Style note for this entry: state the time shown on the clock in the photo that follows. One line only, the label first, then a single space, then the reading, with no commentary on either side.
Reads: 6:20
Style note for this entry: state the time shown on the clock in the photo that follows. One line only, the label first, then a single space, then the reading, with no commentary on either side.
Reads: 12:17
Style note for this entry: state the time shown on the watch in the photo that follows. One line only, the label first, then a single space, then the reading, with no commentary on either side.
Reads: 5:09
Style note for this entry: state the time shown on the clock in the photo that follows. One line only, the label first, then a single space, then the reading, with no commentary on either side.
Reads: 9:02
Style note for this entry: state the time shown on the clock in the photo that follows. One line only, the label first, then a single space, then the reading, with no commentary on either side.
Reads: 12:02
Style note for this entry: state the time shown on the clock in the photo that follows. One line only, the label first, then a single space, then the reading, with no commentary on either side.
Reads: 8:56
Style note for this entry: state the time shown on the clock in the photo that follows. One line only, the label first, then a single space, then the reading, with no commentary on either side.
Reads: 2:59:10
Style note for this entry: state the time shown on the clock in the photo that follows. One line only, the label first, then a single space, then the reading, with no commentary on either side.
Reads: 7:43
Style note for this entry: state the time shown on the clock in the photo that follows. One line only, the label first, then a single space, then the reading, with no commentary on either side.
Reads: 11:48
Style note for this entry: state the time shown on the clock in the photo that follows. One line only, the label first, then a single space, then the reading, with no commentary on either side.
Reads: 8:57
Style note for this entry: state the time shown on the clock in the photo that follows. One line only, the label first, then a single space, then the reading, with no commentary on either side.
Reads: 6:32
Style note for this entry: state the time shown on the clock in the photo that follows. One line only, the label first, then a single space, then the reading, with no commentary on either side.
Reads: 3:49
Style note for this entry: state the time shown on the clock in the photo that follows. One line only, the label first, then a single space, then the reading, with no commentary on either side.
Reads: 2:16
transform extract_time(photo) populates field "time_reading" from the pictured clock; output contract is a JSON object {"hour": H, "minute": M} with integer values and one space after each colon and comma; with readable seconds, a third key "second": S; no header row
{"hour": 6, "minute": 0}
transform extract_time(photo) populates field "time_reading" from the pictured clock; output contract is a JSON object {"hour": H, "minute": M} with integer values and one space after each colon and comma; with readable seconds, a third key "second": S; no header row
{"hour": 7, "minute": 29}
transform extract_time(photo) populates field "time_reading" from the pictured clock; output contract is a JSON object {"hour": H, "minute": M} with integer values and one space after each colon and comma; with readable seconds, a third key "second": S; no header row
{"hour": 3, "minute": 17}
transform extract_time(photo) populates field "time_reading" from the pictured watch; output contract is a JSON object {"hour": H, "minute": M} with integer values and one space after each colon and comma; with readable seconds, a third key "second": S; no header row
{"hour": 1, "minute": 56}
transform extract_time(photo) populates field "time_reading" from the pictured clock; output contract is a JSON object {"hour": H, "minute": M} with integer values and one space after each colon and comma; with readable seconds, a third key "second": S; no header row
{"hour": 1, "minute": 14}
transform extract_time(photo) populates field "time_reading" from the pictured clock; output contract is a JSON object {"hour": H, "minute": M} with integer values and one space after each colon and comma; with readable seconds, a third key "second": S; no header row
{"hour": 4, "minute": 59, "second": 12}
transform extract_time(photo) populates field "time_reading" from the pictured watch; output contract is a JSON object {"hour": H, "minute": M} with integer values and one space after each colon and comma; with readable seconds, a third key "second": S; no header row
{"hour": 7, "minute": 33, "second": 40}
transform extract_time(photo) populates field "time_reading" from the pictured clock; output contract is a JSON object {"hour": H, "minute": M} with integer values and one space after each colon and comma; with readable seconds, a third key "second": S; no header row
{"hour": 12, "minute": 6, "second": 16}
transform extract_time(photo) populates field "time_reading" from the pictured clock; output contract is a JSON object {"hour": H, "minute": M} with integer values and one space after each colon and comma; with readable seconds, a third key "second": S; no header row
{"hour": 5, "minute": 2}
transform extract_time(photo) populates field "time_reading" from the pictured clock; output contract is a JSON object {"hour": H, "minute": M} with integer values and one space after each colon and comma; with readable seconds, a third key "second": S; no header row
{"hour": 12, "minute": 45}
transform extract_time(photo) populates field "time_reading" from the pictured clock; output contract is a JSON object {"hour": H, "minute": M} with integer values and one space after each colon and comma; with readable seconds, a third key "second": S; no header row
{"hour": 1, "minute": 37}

====================

DO THIS:
Express the listing above, from its first line up to and including the line with "Reads: 8:56", as a JSON list of strings with one string per line and blank lines left out.

RESULT FOR THIS TASK:
[
  "Style note for this entry: state the time shown on the clock in the photo that follows. One line only, the label first, then a single space, then the reading, with no commentary on either side.",
  "Reads: 6:20",
  "Style note for this entry: state the time shown on the clock in the photo that follows. One line only, the label first, then a single space, then the reading, with no commentary on either side.",
  "Reads: 12:17",
  "Style note for this entry: state the time shown on the watch in the photo that follows. One line only, the label first, then a single space, then the reading, with no commentary on either side.",
  "Reads: 5:09",
  "Style note for this entry: state the time shown on the clock in the photo that follows. One line only, the label first, then a single space, then the reading, with no commentary on either side.",
  "Reads: 9:02",
  "Style note for this entry: state the time shown on the clock in the photo that follows. One line only, the label first, then a single space, then the reading, with no commentary on either side.",
  "Reads: 12:02",
  "Style note for this entry: state the time shown on the clock in the photo that follows. One line only, the label first, then a single space, then the reading, with no commentary on either side.",
  "Reads: 8:56"
]